In a Financial Times editorial, former Federal Reserve Chairman Alan Greenspan bluntly states the reason for the current economic slump here in the US:
It is going to take years to address the unprecedented complexity of final rulemaking required in the massive Dodd-Frank bill. The inevitable uncertainty engendered will inhibit financial innovation and intermediation, and render the rules that will govern a future financial marketplace disturbingly conjectural. This is bound to have a significant impact on economic growth. Business planners must now confront a much wider set of scenarios that could affect the profitability of contemplated long-term commitments.
As you may recall, the Dodd-Frank bill ended up being a 2,319 page monstrosity that no one actually read and few even partially understood. (In contrast, 2002’s Sarbanes-Oxley financial reform bill was only 66 pages long.) And when you add in the 2000+ pages of ObamaCare, next year businesses will face literally hundreds of new rules and regulations, with additional guidelines, clarifications, and new rules being added yearly until at least 2014.
The most odious of these regulations are the new ObamaCare rules governing 1099 forms filed by businesses. Beginning in 2012, all businesses will be required to file a Federal 1099 form every time it purchases more than $600 worth of product from another company. This would include fuel, office supplies, meals, travel expenses, vehicle maintenance — you name it. Imagine having to track thousands of receipts and keep records on the parent corporations that own every gas station and restaurant you or your employees patronize. Can you think of a better way to force businesses to reduce or severely restrict their spending? How is this going to help the economy?

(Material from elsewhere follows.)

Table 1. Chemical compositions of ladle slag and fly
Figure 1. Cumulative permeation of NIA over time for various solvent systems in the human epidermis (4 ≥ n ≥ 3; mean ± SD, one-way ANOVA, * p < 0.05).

Some Democrats realized the error of their ways, but Speaker Pelosi deliberately forced the failure of a vote to repeal the measure. The Wall Street Journal explains:
Most Democrats now claim they were blindsided and didn’t understand the implications of the 1099 provision–which is typical of the slapdash, destructive way the bill was written and passed. As the critics claimed, most Members had no idea what they were voting on. Some 239 House Democrats voted to dump the 1099 provision in August, and the repeal would have passed except Speaker Pelosi rigged the vote procedurally so it needed a two-thirds majority. She thus gave Democrats the cover of a repeal vote without actually repealing it.
As Greenspan explains in his editorial (warning: lots of “financialese”) businesses are hanging onto an unusually large amount of liquid assets (cash) and investing a historically low percentage of revenue in higher-risk long-term illiquid assets (durable goods, labor). Consumers are also worried about the massive income tax hikes that could hit starting January 1, 2011, so they have begun to significantly decrease their spending. Businesses responded by cutting another 39,000 jobs in September.
And the Democrat response? Blame Bush, blame Bush some more, and if that doesn’t work, keep blaming Bush. It’s no wonder that Newt Gingrich has dubbed the Democrats “the party of food stamps” — there are now over 40 million Americans receiving food stamps, and nothing in the way of ideas from the Democrats except for more pork-barrel “stimulus,” trillion-dollar deficits year after year, “comprehensive immigration reform” (read: amnesty), and Cap and Trade, which will send energy prices through the roof.
We can stop the march toward the Democrats’ vision of a European-style socialist government here in America — and the inevitability of astronomical tax rates, permanently high unemployment, unsustainable welfare roles, sluggish economic growth, and crushing national debt — by voting Republican on November 2.
We can stop the socialism. We can stop the fear.